Page |
Ocher: The world's first red paint
Ocher is found at ancient sites the world over.

Artists have been painting with ocher, a naturally occurring pigment, for hundreds of thousands of years. Their masterpieces range from prehistoric, ocher-pigmented images on cave walls to paintings on canvasses and other artwork from medieval times and onward.
Ocher (also spelled ochre and pronounced OAK-er) is clay pigmented by hematite, a reddish mineral that contains oxidized iron, which is iron that's been mixed with oxygen, said Paul Pettitt, a professor of paleolithic archaeology at Durham University in the United Kingdom.
Because ocher is a mineral, it doesn't wash away or decay, allowing it to persist through the ages. "Its vibrant color and ability to adhere to surfaces — including the human body — make it an ideal crayon or paint base," said April Nowell, a paleolithic archaeologist and professor and chair at the Department of Anthropology at the University of Victoria in Canada.

(Stored items)

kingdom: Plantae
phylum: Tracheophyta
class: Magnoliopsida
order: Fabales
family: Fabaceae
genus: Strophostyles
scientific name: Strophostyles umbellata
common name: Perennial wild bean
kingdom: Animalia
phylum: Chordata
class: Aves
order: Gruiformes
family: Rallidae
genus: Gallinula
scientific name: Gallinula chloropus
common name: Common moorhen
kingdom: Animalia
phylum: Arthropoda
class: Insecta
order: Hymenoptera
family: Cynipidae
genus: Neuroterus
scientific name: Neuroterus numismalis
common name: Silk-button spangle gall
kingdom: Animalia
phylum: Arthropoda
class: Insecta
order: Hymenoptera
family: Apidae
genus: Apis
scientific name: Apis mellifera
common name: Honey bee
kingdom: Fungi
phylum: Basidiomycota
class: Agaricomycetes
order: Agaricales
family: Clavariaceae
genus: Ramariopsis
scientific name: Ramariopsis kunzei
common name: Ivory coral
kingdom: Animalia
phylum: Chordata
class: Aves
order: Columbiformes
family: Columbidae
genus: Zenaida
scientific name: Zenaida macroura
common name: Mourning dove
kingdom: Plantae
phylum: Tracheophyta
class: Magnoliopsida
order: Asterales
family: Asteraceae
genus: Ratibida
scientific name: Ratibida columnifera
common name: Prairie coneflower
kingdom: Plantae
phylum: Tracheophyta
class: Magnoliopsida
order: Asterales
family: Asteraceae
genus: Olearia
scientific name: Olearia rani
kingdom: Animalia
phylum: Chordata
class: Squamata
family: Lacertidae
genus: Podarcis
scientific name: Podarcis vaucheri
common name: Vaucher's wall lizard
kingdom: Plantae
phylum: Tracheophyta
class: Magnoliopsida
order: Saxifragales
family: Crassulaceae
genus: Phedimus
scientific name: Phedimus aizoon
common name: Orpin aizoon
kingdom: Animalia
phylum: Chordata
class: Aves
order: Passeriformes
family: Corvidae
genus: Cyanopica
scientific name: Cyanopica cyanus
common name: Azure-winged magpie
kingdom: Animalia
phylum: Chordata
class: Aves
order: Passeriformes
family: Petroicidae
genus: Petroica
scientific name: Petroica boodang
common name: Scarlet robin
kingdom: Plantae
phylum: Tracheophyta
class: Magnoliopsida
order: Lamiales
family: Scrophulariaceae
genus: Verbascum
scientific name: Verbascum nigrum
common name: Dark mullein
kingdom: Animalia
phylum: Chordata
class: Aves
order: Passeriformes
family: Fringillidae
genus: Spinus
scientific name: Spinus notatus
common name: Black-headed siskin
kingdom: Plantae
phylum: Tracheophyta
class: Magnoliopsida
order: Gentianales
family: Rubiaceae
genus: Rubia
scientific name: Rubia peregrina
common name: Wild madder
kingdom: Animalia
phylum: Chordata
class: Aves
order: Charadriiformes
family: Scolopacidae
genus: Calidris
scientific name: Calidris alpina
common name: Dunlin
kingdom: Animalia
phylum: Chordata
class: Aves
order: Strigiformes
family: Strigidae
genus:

Problem requirements |
Duplicate the part of the ocher text starting at "Artists have been" and ending at "times and onward.". These entries come from a different source than the text.

Response |
Artists have been painting with ocher, a naturally occurring pigment, for hundreds of thousands of years. Their masterpieces range from prehistoric, ocher-pigmented images on cave walls to paintings on canvasses and other artwork from medieval times and onward.